[Transcribed page contents]

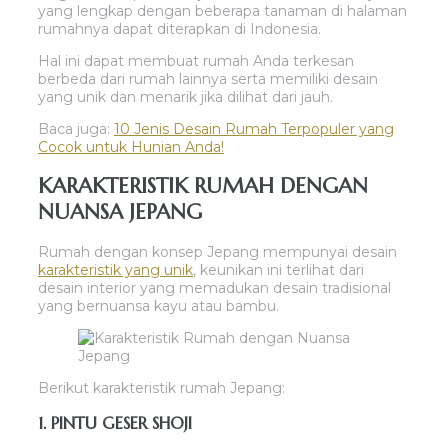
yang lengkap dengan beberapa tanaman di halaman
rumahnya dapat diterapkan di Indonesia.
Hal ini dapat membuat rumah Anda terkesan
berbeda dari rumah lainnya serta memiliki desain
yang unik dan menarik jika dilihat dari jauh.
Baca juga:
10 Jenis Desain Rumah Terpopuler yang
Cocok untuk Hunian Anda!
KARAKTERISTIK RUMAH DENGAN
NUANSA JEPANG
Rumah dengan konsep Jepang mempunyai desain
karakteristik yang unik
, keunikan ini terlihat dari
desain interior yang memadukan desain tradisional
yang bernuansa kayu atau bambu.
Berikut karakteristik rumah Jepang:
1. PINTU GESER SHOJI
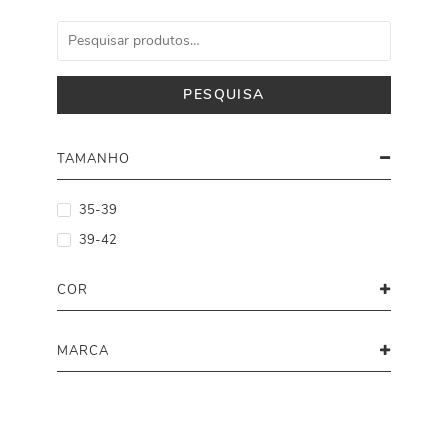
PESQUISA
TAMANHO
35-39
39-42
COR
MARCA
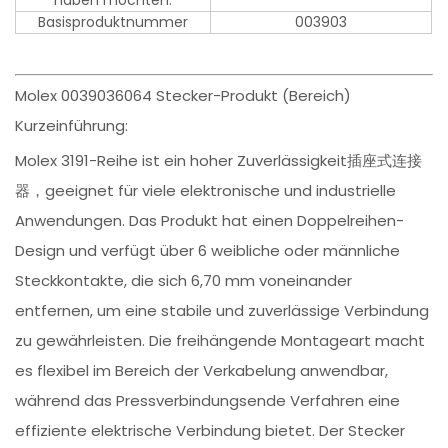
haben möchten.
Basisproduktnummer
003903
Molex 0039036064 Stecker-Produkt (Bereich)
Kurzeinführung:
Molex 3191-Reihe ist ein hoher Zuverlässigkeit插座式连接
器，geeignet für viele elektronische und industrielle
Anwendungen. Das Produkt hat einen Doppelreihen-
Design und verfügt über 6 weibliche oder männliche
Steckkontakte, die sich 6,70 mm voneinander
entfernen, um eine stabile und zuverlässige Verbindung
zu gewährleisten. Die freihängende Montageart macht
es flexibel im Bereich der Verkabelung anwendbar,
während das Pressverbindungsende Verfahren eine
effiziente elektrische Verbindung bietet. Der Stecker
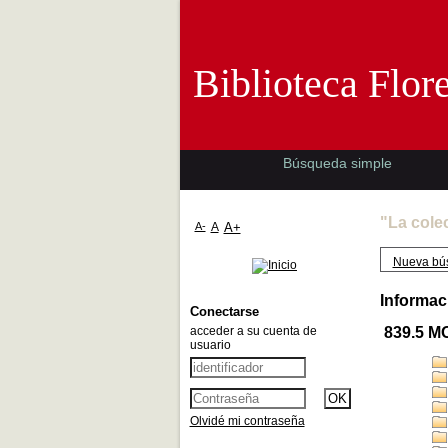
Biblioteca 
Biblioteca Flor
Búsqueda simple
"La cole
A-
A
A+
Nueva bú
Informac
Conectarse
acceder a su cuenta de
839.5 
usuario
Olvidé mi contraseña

- Requirement: Leave images out of the retyped records; keep all else exact.

- Written solution:
yang lengkap dengan beberapa tanaman di halaman
rumahnya dapat diterapkan di Indonesia.
Hal ini dapat membuat rumah Anda terkesan
berbeda dari rumah lainnya serta memiliki desain
yang unik dan menarik jika dilihat dari jauh.
Baca juga:
10 Jenis Desain Rumah Terpopuler yang
Cocok untuk Hunian Anda!
KARAKTERISTIK RUMAH DENGAN
NUANSA JEPANG
Rumah dengan konsep Jepang mempunyai desain
karakteristik yang unik
, keunikan ini terlihat dari
desain interior yang memadukan desain tradisional
yang bernuansa kayu atau bambu.
Berikut karakteristik rumah Jepang:
1. PINTU GESER SHOJI
PESQUISA
TAMANHO
35-39
39-42
COR
MARCA
haben möchten.
Basisproduktnummer
003903
Molex 0039036064 Stecker-Produkt (Bereich)
Kurzeinführung:
Molex 3191-Reihe ist ein hoher Zuverlässigkeit插座式连接
器，geeignet für viele elektronische und industrielle
Anwendungen. Das Produkt hat einen Doppelreihen-
Design und verfügt über 6 weibliche oder männliche
Steckkontakte, die sich 6,70 mm voneinander
entfernen, um eine stabile und zuverlässige Verbindung
zu gewährleisten. Die freihängende Montageart macht
es flexibel im Bereich der Verkabelung anwendbar,
während das Pressverbindungsende Verfahren eine
effiziente elektrische Verbindung bietet. Der Stecker
Biblioteca 
Biblioteca Flor
Búsqueda simple
"La cole
A-
A
A+
Nueva bú
Informac
Conectarse
acceder a su cuenta de
839.5 
usuario
Olvidé mi contraseña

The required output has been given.